- **About this exercise**
Each line of the entries that mentions the string "Twenty" needs to be reported.

- **Records for this task**
Content starts

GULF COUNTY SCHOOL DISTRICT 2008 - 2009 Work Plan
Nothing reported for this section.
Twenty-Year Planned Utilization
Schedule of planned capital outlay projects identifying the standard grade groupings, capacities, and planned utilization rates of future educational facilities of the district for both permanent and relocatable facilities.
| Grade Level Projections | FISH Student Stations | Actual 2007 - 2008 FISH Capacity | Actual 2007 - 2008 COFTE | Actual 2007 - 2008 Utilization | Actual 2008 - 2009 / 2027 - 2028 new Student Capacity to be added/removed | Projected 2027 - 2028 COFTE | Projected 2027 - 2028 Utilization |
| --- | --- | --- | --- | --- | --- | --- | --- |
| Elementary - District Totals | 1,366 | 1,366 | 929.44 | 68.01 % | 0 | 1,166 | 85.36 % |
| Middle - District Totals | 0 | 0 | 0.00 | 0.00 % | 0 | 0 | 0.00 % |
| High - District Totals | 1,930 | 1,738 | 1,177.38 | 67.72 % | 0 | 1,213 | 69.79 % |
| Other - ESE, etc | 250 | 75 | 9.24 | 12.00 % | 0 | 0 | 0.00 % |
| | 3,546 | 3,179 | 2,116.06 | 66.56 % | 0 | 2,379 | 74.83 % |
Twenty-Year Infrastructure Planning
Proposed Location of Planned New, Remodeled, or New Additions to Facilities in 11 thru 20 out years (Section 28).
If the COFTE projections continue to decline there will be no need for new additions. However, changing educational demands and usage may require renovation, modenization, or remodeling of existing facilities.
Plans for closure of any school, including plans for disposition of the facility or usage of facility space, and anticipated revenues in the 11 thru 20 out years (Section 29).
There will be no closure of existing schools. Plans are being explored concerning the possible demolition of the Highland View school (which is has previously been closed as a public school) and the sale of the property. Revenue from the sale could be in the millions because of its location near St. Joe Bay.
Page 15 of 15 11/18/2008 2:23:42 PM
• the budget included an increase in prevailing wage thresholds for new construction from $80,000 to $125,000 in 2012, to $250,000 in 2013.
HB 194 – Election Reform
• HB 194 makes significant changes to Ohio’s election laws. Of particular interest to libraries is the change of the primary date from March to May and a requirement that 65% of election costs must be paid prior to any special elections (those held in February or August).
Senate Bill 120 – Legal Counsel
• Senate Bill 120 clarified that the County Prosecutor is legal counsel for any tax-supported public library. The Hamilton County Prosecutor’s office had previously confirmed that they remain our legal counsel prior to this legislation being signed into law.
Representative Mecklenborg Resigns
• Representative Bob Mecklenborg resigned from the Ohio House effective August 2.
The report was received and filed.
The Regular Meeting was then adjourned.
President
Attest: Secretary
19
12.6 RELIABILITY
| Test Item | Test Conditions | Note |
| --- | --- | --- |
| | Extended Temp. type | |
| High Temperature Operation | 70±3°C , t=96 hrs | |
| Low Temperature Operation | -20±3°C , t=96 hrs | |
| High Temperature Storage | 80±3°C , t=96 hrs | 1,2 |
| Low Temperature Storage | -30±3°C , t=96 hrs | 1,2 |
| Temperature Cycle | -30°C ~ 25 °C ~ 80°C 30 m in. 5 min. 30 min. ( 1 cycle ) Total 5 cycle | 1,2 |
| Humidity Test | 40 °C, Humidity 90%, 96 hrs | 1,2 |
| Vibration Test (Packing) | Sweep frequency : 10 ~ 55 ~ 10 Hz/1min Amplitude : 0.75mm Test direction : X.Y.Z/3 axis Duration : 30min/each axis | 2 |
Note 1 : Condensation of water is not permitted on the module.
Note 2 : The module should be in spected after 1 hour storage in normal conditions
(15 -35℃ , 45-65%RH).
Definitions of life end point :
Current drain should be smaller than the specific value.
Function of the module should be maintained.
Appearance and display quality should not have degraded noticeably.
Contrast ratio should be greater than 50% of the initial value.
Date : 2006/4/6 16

Content ends

- **Expected answer**
Twenty-Year Planned Utilization
Twenty-Year Infrastructure Planning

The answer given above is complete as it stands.